Implementation of HealthPathways state-wide.
- Agreed guidelines to help general practitioners assess, manage and refer to the acute sector.
- Improved referral and communication processes between referrers and specialist outpatient services.
- Each health jurisdiction tailors the content of HealthPathways to reflect local arrangements and opinion and are developed between primary and specialist services locally.
- Clinical Prioritisation Criteria (CPC) decision support tools are embedded within HealthPathways.
- Patient benefits from general practice having greater clarity for what can be provided and the appropriateness for obtaining further specialist service and alternative options.
- The local health system benefits through less demand on services as patients are better managed in the community, freeing up resources.

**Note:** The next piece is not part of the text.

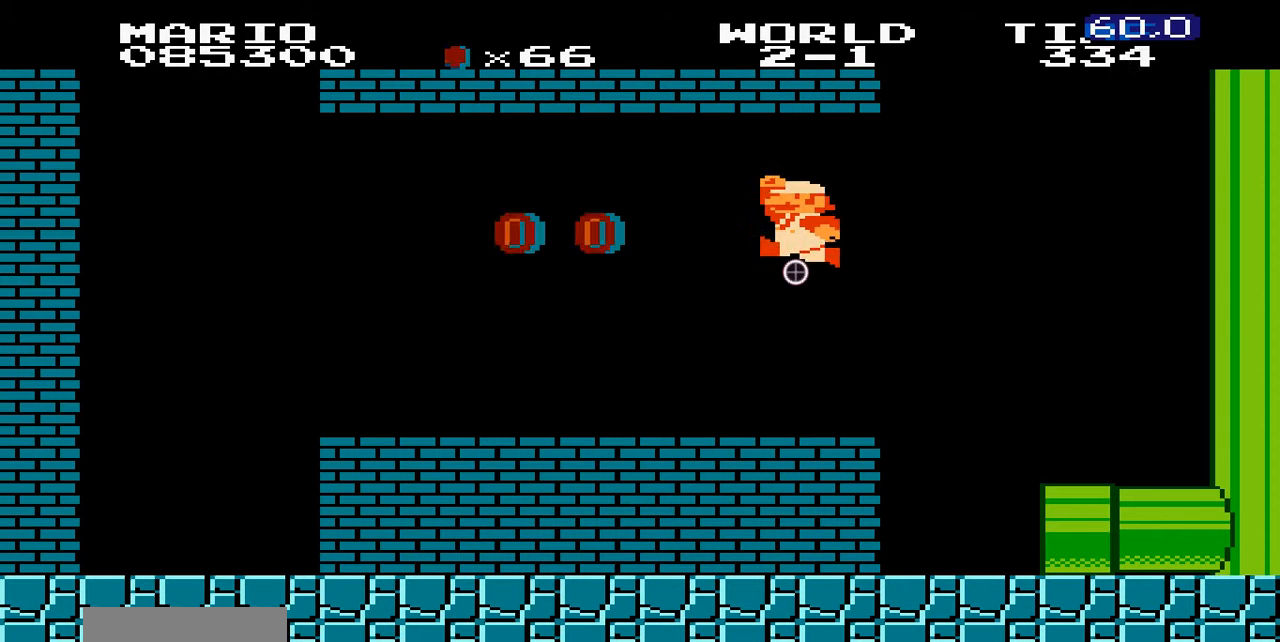
{"dt_ms": 500, "buttons": ["B"], "events": [[400, "A", "up"], [500, "DPAD_LEFT", "up"]]}
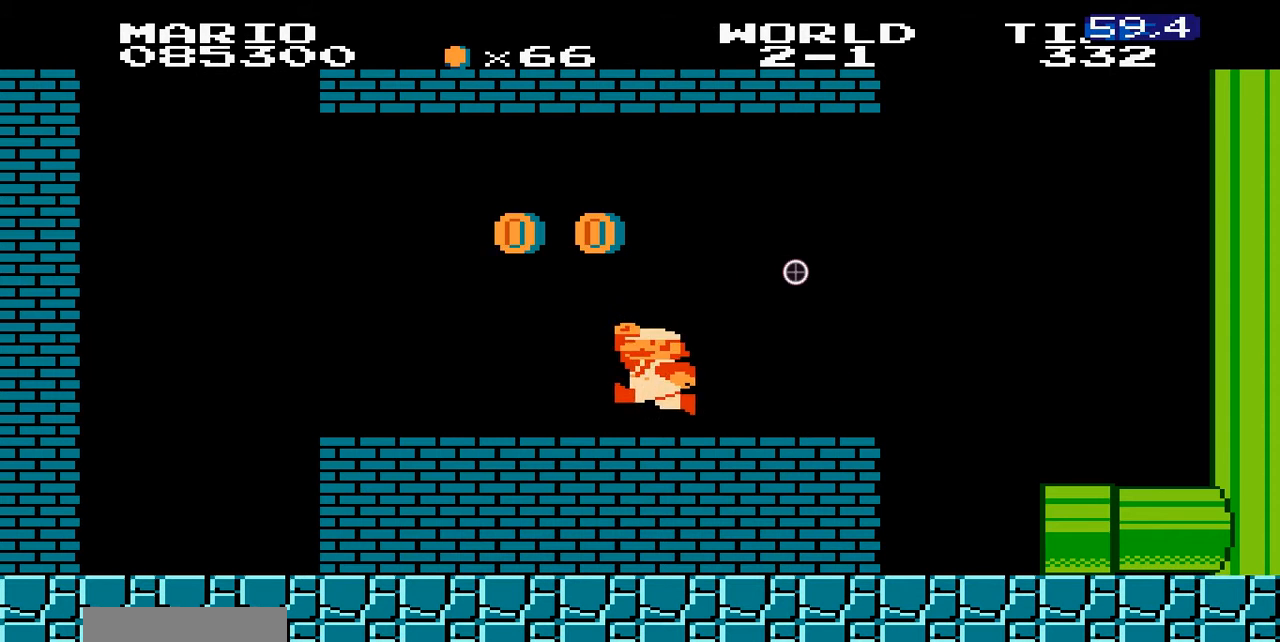
{"dt_ms": 500, "buttons": ["B"], "events": [[200, "A", "down"], [500, "A", "up"]]}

HealthPathways started in Canterbury in 2008 and use has steadily increased to the point that 99 per cent of general practitioners surveyed in Canterbury 2013 use it weekly in their practice, 70 per cent of whom use it daily.
In Queensland, two sites (Mackay and Townsville) had implemented HealthPathways locally. 2016 Clinical Excellence Division signed the state-wide licence. From this period, another 8 sites have implemented HealthPathways. Currently we have 800 plus HealthPathways live across Queensland.